I'm obviously not understanding how the bus differential relay works. I'm looking a drawing of a similar sub, there is a 1200/5 CT around each outgoing load feeder and a 3000/5 CT around the incoming feeder before the main breaker. Their outputs going to a summing bus, and the 87 relay. The output from the relay to the Utility's feeder breaker. And btw the Utility's feeder serves no other Customer.

Wouldn't a ground fault on any of the feeders cause an imbalance and therefore a trip ?

 
I hope the 3000/5 isn't being summed with the 1200/5 CTs, that will cause a trip for feeder faults.

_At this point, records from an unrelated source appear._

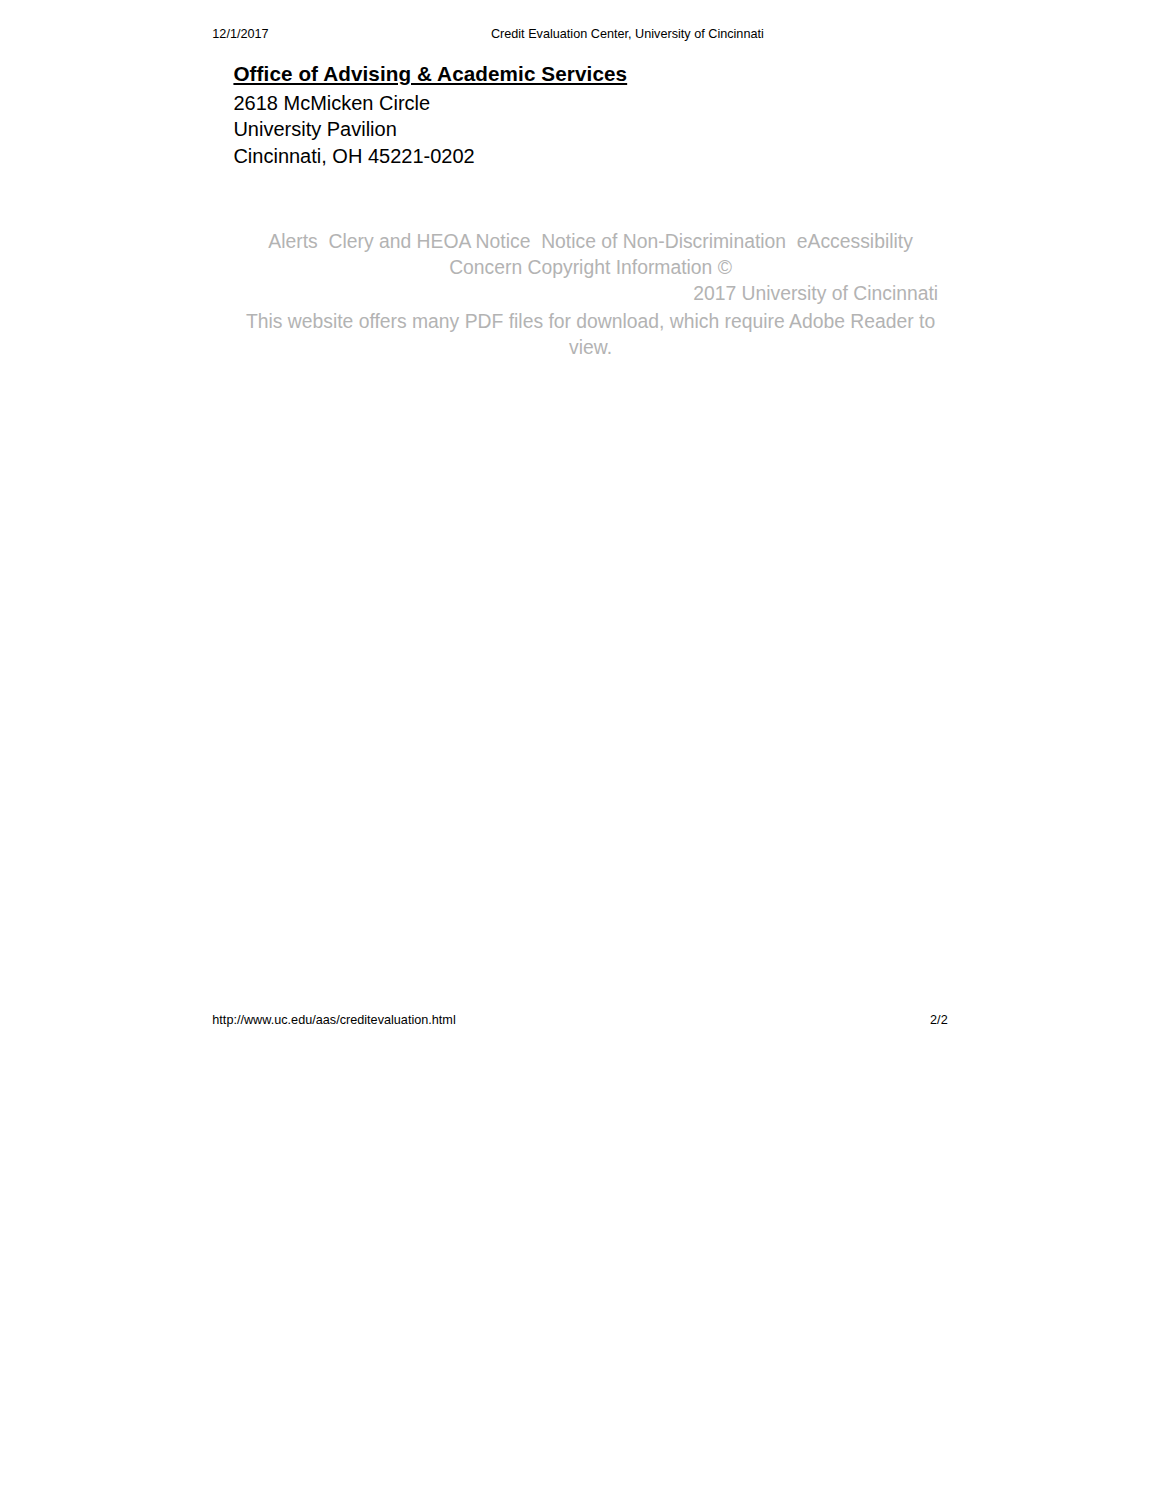12/1/2017 Credit Evaluation Center, University of Cincinnati
Office of Advising & Academic Services
2618 McMicken Circle
University Pavilion
Cincinnati, OH 45221-0202
Alerts Clery and HEOA Notice Notice of Non-Discrimination eAccessibility Concern Copyright Information © 2017 University of Cincinnati This website offers many PDF files for download, which require Adobe Reader to view.
http://www.uc.edu/aas/creditevaluation.html 2/2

In a properly implemented bus differential that relies on summing CT outputs (as opposed to a low impedance bus diff like the SEL-487B where every CT is individually connected to the relay) all of the CTs need to be sized the same. A fault in the bus diff zone results in measured current at the relay and a trip. A fault on the feeder should have the same current entering at the main and leaving at the feeder and those sum to zero, no trip.
 
If the fault is within the differential zone and the differential relay is tripping the utility breaker, there is no need for time-based coordination on a differential trip. If the utility protection is simply an overcurrent relay, then it will have to be slower than everything downstream. You need to figure out the utility breaker protection scheme and then work out settings and then lastly, calculate incident energy.
 
I believe most utilities do have people you can talk to. So ask your question to them.

They won't give you any advice, but they can answer questions on the protection into your plant on their side of the meter.

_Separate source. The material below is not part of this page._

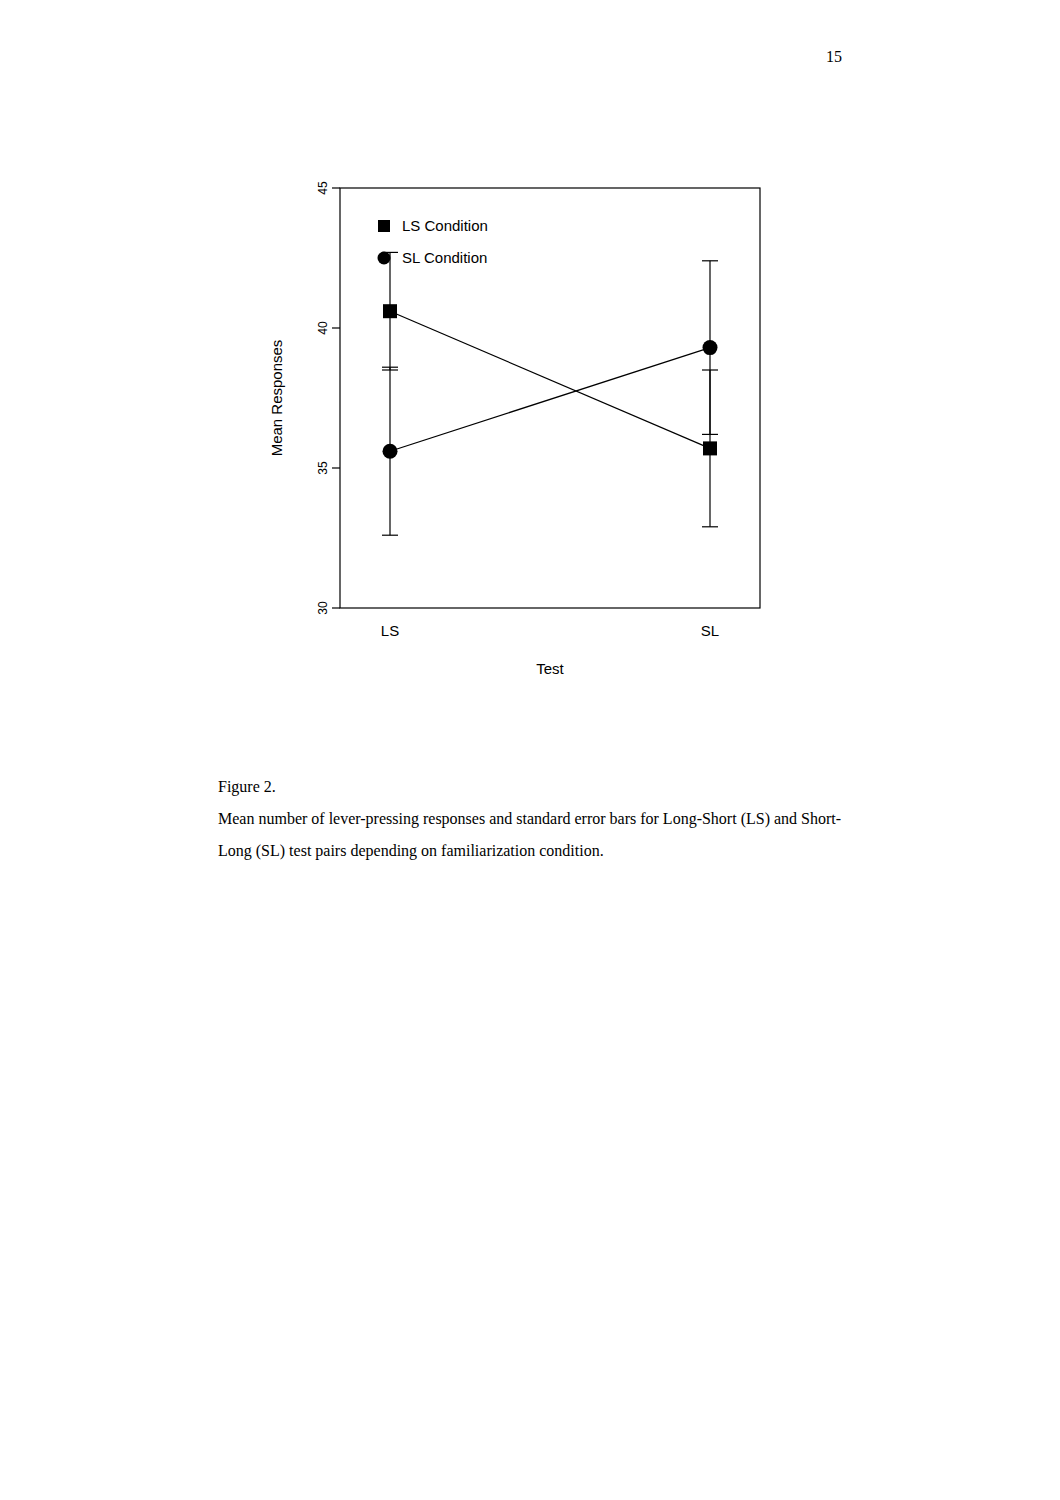15
Line graph of mean lever-pressing responses for LS and SL test pairs by familiarization condition Two lines cross between the LS and SL test pairs. In the LS Condition (filled squares), mean responses fall from about 40.6 at LS to about 35.7 at SL. In the SL Condition (filled circles), mean responses rise from about 35.6 at LS to about 39.3 at SL. Standard error bars are shown at each point. The y-axis, labeled Mean Responses, ranges from 30 to 45 with ticks at 30, 35, 40, and 45. The x-axis is labeled Test with categories LS and SL. y scale: 30 -> y=450 ; 45 -> y=30 => y = 450 - (v-30)*28 30 35 40 45 Mean Responses LS SL Test LS Condition SL Condition
Figure 2.
Mean number of lever-pressing responses and standard error bars for Long-Short (LS) and Short-Long (SL) test pairs depending on familiarization condition.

But to be specific, you need to talk to the right person. The customer service person is not that person. Most utilities have an account manager that can get you in contact to the right person.

In our utility, we specify that type of information on all arc-flash requests.
 
I have another question however about this....

The differential relay test report shows the relay operates in .083 seconds. 5 cycles.
This opens a 3-cycle circuit breaker. Does that 5 cycle clearing time that is shown in the test report include the 3-cycle breaker opening time ?
 
It depends on the test setup. I would refer to the relay specifications and get the maximum operating time for the relay, then add in the breaker opening time (on the nameplate), plus a safety factor.

 
When asking that question, also look at what other devices maybe between the relay and the breaker.

I would expect the other devices would not take much operating time, but it's better to check then be blind.

Maybe a lock-out relay in between, which should take a 0.25 cycle to operate, but some types if not maintained can take much longer, or not operate.
This might also be a maintenance note.

We don't test the relay and breaker as a unit for a timing test. So that to me would be unexpected, but not impossible.
I.E. I would add the operating times as an assumption.